S4: collecting corresponding attributes of the facial features and the hair style attributes, establishing a mapping table of the facial features and the hair style attributes, and dividing the facial features into four two-classification indexes and one multi-classification index, wherein the two classifications comprise: the first index, the second index, the third index, the fourth index, the multi-category index includes: a fifth index;
the first index is used for distinguishing the length of a court, the second index is used for distinguishing the width of the court, the third index is used for distinguishing the length of the court, the fourth index is used for distinguishing the length of an eye space, and the fifth index is used for distinguishing a face type, wherein the face type comprises a square face, an oval face, a long face and a round face.

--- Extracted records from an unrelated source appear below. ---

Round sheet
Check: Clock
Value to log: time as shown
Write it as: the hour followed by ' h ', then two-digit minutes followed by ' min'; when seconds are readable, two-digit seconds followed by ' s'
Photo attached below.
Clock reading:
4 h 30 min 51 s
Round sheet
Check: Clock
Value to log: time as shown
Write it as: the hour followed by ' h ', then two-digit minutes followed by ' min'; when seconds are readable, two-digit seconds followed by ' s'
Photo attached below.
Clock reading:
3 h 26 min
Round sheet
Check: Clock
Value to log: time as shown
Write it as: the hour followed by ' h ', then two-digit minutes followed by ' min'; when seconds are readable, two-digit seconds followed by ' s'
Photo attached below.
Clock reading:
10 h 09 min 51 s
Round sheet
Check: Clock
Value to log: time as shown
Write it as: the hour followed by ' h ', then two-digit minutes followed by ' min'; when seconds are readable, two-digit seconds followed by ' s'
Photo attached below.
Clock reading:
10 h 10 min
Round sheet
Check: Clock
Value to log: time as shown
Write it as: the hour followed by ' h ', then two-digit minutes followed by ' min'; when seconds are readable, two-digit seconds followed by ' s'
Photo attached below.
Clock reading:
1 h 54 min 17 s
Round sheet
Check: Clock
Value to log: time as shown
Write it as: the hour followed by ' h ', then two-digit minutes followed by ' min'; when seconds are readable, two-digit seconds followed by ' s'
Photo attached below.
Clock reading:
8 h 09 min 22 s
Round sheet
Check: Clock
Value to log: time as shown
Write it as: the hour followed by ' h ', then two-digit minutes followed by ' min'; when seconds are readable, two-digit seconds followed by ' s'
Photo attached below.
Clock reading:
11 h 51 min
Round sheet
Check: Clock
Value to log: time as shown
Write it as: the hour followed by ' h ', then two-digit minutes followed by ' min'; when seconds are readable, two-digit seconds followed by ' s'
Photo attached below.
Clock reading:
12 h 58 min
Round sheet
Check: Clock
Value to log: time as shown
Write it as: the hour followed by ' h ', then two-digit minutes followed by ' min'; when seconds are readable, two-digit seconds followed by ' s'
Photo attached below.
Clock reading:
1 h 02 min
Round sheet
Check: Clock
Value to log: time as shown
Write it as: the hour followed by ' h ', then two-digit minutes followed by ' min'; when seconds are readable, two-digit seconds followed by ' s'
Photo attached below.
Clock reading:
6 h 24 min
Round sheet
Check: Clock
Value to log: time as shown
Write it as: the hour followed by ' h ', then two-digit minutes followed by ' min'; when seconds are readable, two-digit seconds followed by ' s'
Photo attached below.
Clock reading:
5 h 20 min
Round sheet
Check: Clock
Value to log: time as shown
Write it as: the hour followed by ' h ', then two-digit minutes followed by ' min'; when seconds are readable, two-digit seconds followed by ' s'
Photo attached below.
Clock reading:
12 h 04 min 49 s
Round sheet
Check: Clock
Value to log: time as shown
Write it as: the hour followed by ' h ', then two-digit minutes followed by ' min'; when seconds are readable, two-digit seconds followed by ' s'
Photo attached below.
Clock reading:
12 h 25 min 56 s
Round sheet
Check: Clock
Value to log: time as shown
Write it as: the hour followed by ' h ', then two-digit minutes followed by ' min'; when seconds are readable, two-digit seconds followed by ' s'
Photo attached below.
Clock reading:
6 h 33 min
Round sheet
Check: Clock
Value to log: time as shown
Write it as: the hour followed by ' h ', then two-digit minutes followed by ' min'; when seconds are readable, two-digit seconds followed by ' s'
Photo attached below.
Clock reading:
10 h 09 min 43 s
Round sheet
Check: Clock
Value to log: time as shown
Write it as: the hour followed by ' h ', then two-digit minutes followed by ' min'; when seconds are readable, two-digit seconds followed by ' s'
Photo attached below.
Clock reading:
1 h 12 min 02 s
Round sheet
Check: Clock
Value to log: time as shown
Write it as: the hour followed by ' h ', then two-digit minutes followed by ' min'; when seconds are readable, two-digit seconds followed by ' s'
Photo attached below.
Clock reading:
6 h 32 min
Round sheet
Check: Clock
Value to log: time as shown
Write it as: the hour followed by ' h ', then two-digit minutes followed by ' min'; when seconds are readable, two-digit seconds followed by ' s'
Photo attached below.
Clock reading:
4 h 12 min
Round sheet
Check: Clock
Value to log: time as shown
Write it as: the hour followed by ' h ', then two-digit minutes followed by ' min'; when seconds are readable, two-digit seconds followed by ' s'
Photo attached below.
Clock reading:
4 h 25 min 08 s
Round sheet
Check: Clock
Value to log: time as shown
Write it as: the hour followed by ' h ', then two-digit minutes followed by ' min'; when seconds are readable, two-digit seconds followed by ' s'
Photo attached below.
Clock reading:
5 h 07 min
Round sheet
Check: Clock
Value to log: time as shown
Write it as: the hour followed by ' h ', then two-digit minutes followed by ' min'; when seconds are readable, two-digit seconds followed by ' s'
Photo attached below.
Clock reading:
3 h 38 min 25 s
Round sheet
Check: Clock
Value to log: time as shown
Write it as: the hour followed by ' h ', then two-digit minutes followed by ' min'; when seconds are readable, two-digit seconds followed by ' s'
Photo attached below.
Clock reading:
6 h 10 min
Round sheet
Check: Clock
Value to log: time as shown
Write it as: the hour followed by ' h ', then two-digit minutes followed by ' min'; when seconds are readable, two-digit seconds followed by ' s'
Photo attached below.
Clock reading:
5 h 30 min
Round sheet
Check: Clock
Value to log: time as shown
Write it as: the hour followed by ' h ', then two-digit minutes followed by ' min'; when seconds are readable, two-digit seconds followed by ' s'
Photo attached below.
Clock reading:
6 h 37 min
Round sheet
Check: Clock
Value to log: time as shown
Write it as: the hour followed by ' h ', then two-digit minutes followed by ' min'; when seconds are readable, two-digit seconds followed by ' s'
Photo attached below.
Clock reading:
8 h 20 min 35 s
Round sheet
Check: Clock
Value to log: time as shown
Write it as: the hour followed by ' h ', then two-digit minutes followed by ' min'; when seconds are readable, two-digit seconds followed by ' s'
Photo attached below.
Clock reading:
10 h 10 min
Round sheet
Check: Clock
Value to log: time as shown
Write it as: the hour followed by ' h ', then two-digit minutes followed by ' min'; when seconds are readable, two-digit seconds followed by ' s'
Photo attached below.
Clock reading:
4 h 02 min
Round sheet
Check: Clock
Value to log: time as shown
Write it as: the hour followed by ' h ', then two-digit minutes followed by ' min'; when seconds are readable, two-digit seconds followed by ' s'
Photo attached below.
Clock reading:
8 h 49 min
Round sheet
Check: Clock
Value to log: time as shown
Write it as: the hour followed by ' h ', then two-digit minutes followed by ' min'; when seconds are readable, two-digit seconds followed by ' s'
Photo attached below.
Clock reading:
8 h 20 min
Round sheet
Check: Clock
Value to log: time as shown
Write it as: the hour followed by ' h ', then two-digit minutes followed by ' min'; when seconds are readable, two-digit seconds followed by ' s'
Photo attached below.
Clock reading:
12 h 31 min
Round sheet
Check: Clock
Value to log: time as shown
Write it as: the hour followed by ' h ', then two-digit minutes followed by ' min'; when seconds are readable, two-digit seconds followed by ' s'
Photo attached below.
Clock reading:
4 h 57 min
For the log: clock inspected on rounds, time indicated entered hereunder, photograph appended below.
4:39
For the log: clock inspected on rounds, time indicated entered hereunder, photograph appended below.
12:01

In the present embodiment, the mapping relationship between facial features and hairstyle is shown in table 1 below:
TABLE 1 mapping relationship Table of facial features and hairstyle
Figure BDA0002682369720000081
Figure BDA0002682369720000091
S5: training three families respectively by adopting a ResNet neural network based on the three data sets;
training a court data set by adopting a ResNet neural network to obtain a model for predicting the length of a court and the width of the court;
training an atrium data set by adopting a ResNet neural network to obtain a model for predicting the atrium length and the eye distance;
and training the next family data set by adopting a ResNet neural network to obtain a model for predicting the face shape of the human face.
The training process of the three models adopts the following steps:
dividing the preprocessed three data sets into a training set, a verification set and a test set according to the proportion of 7:2:1, setting a model storage path, a data set path and a label reading mode, and selecting proper batch size and learning rate according to the GPU cache size of a used machine to ensure that the GPU cache does not overflow;
when the label is read, reading letters in the file names of the corresponding data sets according to different training models.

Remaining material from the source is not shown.